In nonparametric or kernel methods, adapt regularization and rank parameters with scale based on penalized risk decompositions (Meanti et al., 2022).
For stochastic models, exploit structural statistical surrogates to determine scale/precision hyperparameters efficiently under uncertainty (Yadav et al., 7 Oct 2025).
In scenario-specific cases (e.g., Quickshift segmentation), scale all kernel and distance hyperparameters linearly with image size to preserve invariances in the number and shape of output objects (Garreau, 2022).

Limitations identified include the restriction of validated power-law exponents to certain recipes, the need for re-derivation for non-Adam/GPT-3 settings, and a dearth of studies in regimes such as multi-modality, extreme long-tail token horizons, or newly emerging architectures (e.g., MoE, SSMs) (Bjorck et al., 2024, McLeish et al., 7 Feb 2025). Extrapolation outside of well-characterized domains should be approached with caution.
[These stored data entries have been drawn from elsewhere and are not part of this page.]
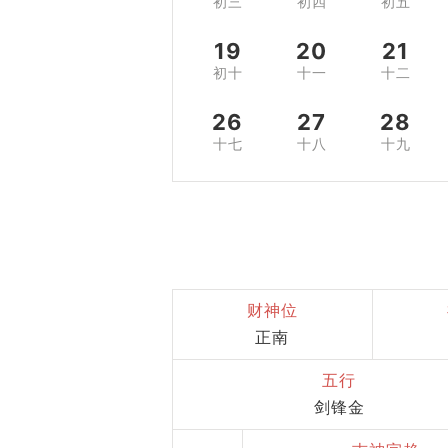
初三
初四
初五
19
20
21
初十
十一
十二
26
27
28
十七
十八
十九
财神位
正南
五行
剑锋金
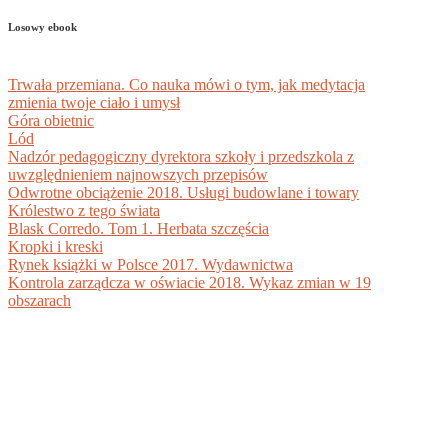
Losowy ebook
Trwała przemiana. Co nauka mówi o tym, jak medytacja
zmienia twoje ciało i umysł
Góra obietnic
Lód
Nadzór pedagogiczny dyrektora szkoły i przedszkola z
uwzględnieniem najnowszych przepisów
Odwrotne obciążenie 2018. Usługi budowlane i towary
Królestwo z tego świata
Blask Corredo. Tom 1. Herbata szczęścia
Kropki i kreski
Rynek książki w Polsce 2017. Wydawnictwa
Kontrola zarządcza w oświacie 2018. Wykaz zmian w 19
obszarach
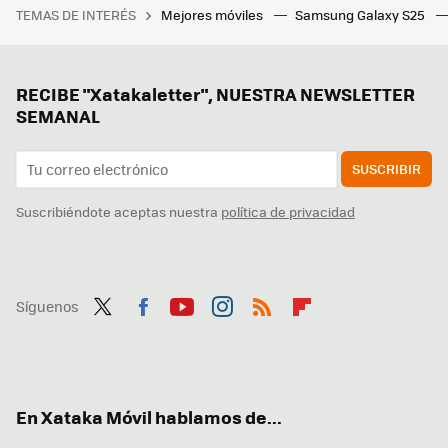
TEMAS DE INTERÉS
Mejores móviles
Samsung Galaxy S25
RECIBE "Xatakaletter", NUESTRA NEWSLETTER
SEMANAL
SUSCRIBIR
Suscribiéndote aceptas nuestra
política de privacidad
Síguenos
Twit
Fac
You
Inst
RSS
Flip
ter
ebo
tub
agr
boa
ok
e
am
rd
En Xataka Móvil hablamos de...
6. Case Studies, Empirical Validation, and Impact

Concrete case studies substantiate the efficacy and necessity of scale-aware hyperparameters:

LLama-1 Case Study: Extrapolation from fits at smaller horizons revealed the LR used in LLama-1 (3e-4) was over $2.5\times$ larger than the extrapolated optimum (1.15e-4 at 1T tokens), with an upper-bound validation-loss penalty $\Delta L \approx 0.027$ —a substantial accuracy gap attributed to violating scale-awareness (Bjorck et al., 2024).
Kernel Ridge Regression: Adaptive penalty design matched performance of much larger hand-tuned configurations, with computational cost reduced by over an order of magnitude (Meanti et al., 2022).
Deep Power Laws (DPL): Across 59 tasks, DPL's scale-aware surrogate efficiently identified $2\times$ more top-1% configurations and found tuning oracles $3$– $6\times$ faster than competitive baselines (Kadra et al., 2023).
Matrix-Preconditioned Optimizers: Using $\mu$ P + width-aware weight decay and explicit normalization, Muon and Shampoo achieved $1.4\times$ and $1.3\times$ speedup over AdamW, with speedup collapsing in the absence of correct scaling (Qiu et al., 5 Dec 2025).

These studies confirm the considerable performance and efficiency improvements that arise from explicit scale-awareness in hyperparameter selection across domains.
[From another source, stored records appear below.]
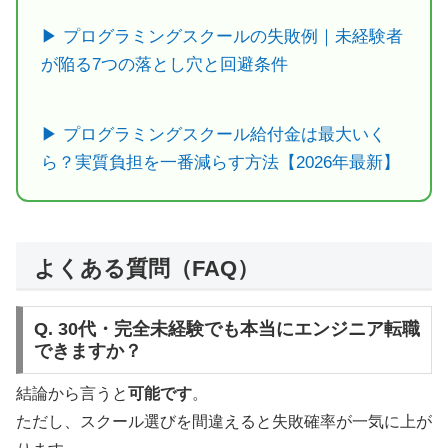
▶ プログラミングスクールの失敗例｜未経験者
が陥る7つの落とし穴と回避条件
▶ プログラミングスクール給付金は最大いく
ら？実質負担を一番減らす方法【2026年最新】
よくある質問（FAQ）
Q. 30代・完全未経験でも本当にエンジニア転職
できますか？
結論から言うと
可能です
。
ただし、スクール選びを間違えると失敗確率が一気に上が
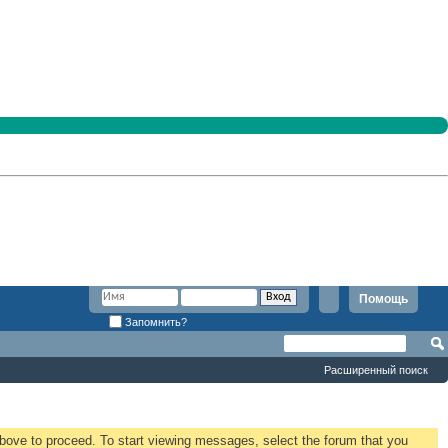
Помощь
Запомнить?
Расширенный поиск
 above to proceed. To start viewing messages, select the forum that you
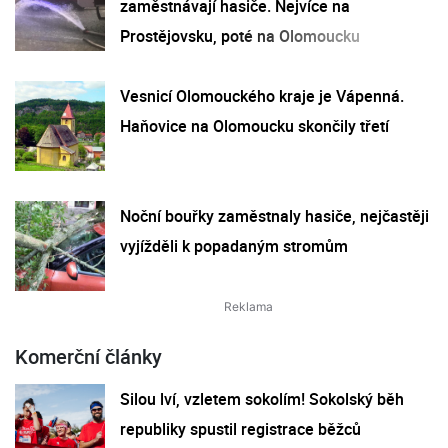
zaměstnávají hasiče. Nejvíce na
Prostějovsku, poté na Olomoucku
Vesnicí Olomouckého kraje je Vápenná.
Haňovice na Olomoucku skončily třetí
Noční bouřky zaměstnaly hasiče, nejčastěji
vyjížděli k popadaným stromům
Komerční články
Silou lví, vzletem sokolím! Sokolský běh
republiky spustil registrace běžců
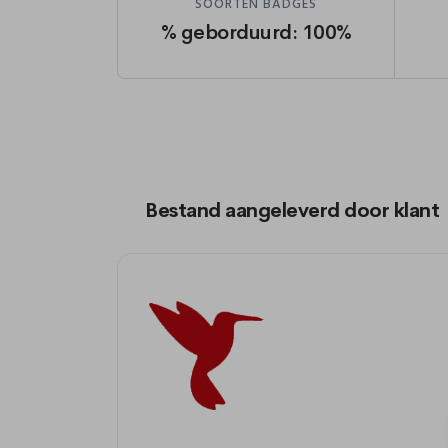
SOORTEN BADGES
% geborduurd: 100%
Bestand aangeleverd door klant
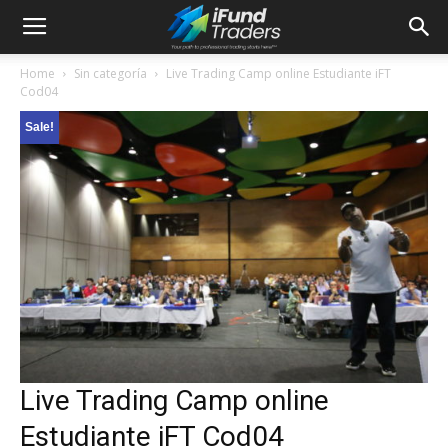
Home
Sin categoría
Live Trading Camp online Estudiante iFT
Cod04
Sale!
Live Trading Camp online
Estudiante iFT Cod04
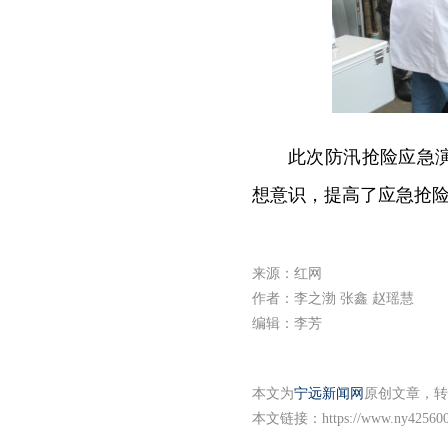
此次防汛抢险应急
想意识，提高了应急抢
来源：红网
作者：李之渤 张鑫 赵瑶慧
编辑：李芳
本文为
宁远新闻网
原创文章，转
本文链接：
https://www.ny425600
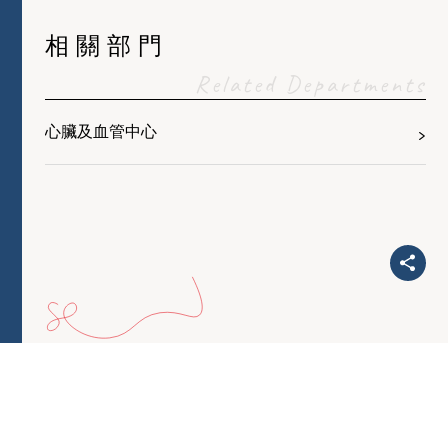
相關部門
Related Departments
心臟及血管中心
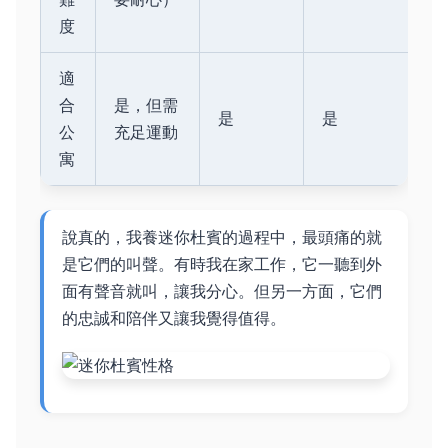
度
適
合
是，但需
是
是
公
充足運動
寓
說真的，我養迷你杜賓的過程中，最頭痛的就
是它們的叫聲。有時我在家工作，它一聽到外
面有聲音就叫，讓我分心。但另一方面，它們
的忠誠和陪伴又讓我覺得值得。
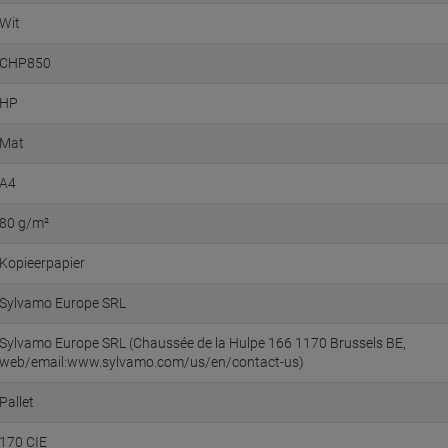
Wit
CHP850
HP
Mat
A4
80 g/m²
Kopieerpapier
Sylvamo Europe SRL
Sylvamo Europe SRL (Chaussée de la Hulpe 166 1170 Brussels BE,
web/email:www.sylvamo.com/us/en/contact-us)
Pallet
170 CIE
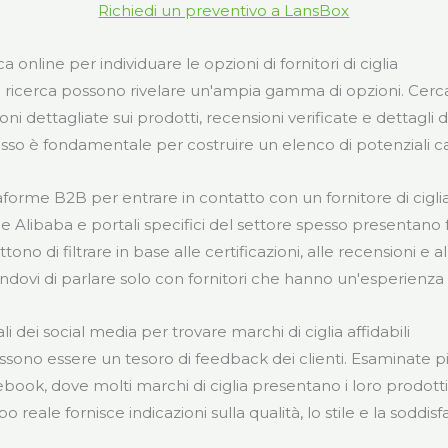
Richiedi un preventivo a LansBox
ca online per individuare le opzioni di fornitori di ciglia
i ricerca possono rivelare un'ampia gamma di opzioni. Cerca
ni dettagliate sui prodotti, recensioni verificate e dettagli d
so è fondamentale per costruire un elenco di potenziali ca
taforme B2B per entrare in contatto con un fornitore di cigli
Alibaba e portali specifici del settore spesso presentano for
ono di filtrare in base alle certificazioni, alle recensioni e
andovi di parlare solo con fornitori che hanno un'esperienz
li dei social media per trovare marchi di ciglia affidabili
ossono essere un tesoro di feedback dei clienti. Esaminate
book, dove molti marchi di ciglia presentano i loro prodott
reale fornisce indicazioni sulla qualità, lo stile e la soddisfa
7. Open Problems and Future Directions

Unsolved directions include understanding the theoretical origins of observed scaling exponents (e.g., why $\beta \approx 0.32$ for $\eta$ vs. $D$ in LLMs), investigating breakdown regimes of power-law scaling at ultra-large scales or new architectures, integrating schedule and batch-size scaling with trajectory-invariance principles, and recalibrating scaling rules for shifting hardware and training recipes. Open questions remain about the transferability of scale-aware prescriptions for unstudied modalities or loss functions, and the optimal compositionality when jointly scaling model, data, batch, and optimizer hyperparameters (Bjorck et al., 2024, McLeish et al., 7 Feb 2025, Ghosh et al., 28 Dec 2025).

Continued progress will likely depend on datasets that support scaling law fitting across all hyperparameters, further algorithmic advances in meta-optimization under scale, and theoretical connections between scaling exponents, representation learning, and dynamical systems regimes.